EXERCISE DETAILS: State how many lines of the material below contain the string "built". Reply with the number alone.
----- MATERIAL TO PROCESS -----
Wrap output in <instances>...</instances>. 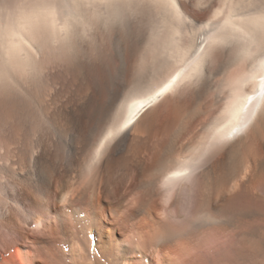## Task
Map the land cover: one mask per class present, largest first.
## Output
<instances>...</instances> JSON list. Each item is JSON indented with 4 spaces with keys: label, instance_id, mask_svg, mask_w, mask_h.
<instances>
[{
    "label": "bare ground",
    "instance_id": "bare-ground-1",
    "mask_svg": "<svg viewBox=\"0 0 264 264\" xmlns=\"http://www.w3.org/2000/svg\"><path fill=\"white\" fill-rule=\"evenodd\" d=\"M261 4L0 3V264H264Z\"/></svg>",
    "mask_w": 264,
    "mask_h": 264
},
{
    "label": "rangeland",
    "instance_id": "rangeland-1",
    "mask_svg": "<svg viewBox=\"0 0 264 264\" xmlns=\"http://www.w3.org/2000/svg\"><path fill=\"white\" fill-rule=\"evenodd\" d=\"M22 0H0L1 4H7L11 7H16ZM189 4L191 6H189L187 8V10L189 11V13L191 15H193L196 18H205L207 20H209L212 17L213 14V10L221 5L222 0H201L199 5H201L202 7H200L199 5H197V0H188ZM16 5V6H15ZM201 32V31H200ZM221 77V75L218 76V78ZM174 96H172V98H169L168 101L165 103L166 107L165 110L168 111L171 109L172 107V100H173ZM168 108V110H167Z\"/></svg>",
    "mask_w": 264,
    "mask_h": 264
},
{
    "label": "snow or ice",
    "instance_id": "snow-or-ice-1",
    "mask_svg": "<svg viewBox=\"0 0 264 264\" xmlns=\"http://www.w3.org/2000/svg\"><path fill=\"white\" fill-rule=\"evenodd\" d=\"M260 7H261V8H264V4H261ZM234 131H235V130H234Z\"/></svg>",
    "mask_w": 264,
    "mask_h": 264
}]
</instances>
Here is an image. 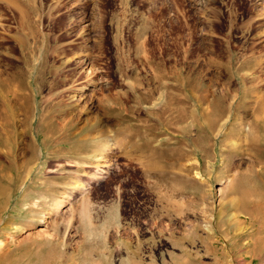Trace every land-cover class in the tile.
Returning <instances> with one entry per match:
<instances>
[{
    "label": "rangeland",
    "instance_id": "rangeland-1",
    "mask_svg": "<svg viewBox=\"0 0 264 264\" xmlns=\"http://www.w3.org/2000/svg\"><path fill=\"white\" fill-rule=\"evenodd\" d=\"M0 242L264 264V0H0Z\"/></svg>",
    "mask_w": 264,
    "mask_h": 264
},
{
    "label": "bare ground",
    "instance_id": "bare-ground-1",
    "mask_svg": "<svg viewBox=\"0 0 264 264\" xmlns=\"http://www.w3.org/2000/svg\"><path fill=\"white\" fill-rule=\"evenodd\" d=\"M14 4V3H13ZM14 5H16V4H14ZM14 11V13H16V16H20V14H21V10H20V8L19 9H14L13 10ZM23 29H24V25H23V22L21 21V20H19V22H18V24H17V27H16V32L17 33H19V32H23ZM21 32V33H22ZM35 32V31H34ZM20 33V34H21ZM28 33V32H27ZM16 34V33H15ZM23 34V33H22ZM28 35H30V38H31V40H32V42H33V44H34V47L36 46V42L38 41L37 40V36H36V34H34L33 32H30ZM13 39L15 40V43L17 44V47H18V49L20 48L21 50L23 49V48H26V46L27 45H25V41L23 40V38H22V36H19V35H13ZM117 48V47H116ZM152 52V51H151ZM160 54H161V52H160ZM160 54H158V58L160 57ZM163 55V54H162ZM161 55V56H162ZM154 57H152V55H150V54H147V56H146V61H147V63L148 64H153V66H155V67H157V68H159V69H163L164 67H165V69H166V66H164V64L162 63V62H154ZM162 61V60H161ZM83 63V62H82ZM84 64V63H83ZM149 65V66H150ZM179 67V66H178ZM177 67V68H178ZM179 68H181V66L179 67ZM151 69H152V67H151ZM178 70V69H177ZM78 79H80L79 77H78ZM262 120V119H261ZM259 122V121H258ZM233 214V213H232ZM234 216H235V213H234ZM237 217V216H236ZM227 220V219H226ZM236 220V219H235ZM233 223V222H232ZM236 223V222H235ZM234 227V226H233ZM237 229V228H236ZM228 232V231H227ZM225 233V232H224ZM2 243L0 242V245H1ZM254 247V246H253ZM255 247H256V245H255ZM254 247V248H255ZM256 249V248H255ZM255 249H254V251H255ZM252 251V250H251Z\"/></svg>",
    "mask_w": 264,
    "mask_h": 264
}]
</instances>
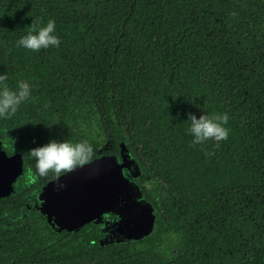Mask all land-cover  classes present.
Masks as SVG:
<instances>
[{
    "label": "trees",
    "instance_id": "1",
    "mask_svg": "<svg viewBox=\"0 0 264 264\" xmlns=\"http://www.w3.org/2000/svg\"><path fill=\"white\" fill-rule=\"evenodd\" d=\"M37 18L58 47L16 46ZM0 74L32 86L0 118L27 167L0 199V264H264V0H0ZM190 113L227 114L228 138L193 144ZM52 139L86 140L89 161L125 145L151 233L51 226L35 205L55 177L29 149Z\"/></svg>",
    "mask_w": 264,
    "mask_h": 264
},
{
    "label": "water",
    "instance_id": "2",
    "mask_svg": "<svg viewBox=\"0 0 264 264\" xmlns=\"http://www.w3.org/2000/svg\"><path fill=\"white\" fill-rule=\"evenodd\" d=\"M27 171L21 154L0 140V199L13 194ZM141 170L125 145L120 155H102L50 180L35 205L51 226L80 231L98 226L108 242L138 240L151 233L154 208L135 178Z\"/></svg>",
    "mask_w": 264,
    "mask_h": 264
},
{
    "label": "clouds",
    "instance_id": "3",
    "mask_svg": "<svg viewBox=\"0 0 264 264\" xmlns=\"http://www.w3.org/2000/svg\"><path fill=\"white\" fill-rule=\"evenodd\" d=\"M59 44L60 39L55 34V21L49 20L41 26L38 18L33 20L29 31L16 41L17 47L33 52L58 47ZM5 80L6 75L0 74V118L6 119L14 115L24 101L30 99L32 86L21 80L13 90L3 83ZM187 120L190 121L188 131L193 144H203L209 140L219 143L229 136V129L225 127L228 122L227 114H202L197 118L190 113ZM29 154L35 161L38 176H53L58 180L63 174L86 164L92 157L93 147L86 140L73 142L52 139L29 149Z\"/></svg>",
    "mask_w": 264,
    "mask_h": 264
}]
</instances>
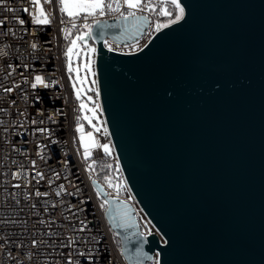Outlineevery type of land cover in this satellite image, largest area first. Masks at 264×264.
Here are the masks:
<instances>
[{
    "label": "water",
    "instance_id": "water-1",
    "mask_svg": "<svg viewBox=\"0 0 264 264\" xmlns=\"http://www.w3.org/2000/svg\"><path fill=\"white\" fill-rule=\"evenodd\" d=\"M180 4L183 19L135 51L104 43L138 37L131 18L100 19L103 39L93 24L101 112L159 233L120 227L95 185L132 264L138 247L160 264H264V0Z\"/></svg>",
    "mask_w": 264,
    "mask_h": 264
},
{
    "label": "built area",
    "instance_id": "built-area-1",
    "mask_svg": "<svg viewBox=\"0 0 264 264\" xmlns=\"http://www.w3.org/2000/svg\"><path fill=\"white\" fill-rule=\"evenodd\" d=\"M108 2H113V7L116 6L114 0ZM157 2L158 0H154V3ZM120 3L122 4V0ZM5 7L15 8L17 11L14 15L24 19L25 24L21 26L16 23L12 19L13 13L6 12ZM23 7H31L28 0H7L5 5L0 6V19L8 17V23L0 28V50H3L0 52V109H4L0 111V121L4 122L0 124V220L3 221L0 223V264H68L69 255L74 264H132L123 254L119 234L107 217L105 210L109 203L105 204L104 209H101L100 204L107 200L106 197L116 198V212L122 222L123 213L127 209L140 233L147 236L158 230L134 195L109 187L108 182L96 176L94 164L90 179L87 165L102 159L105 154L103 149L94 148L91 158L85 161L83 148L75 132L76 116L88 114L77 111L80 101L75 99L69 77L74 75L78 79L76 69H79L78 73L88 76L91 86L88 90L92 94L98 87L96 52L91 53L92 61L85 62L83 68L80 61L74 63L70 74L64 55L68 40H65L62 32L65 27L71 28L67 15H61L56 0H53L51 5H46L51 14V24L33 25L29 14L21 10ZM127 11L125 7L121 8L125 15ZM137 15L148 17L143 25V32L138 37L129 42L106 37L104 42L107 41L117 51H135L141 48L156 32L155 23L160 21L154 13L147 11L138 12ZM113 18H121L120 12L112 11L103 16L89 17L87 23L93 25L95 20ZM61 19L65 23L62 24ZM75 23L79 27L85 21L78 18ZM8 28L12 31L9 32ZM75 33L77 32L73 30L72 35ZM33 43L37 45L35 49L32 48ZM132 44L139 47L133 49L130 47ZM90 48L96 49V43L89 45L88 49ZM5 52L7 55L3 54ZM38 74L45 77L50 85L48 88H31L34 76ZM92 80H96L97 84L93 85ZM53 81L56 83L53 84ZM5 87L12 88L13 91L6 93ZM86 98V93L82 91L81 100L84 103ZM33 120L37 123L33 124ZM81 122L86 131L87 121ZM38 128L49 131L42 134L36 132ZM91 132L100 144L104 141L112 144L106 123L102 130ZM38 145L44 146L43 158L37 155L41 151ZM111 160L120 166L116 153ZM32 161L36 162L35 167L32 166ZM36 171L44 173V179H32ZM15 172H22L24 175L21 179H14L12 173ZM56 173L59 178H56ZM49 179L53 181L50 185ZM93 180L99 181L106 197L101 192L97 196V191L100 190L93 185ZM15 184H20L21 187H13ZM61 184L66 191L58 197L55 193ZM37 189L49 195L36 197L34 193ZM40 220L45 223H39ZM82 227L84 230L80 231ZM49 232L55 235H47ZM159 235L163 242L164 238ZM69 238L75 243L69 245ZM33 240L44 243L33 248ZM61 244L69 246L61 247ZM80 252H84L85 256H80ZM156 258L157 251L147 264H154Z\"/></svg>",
-----
TASK ANSWER: 2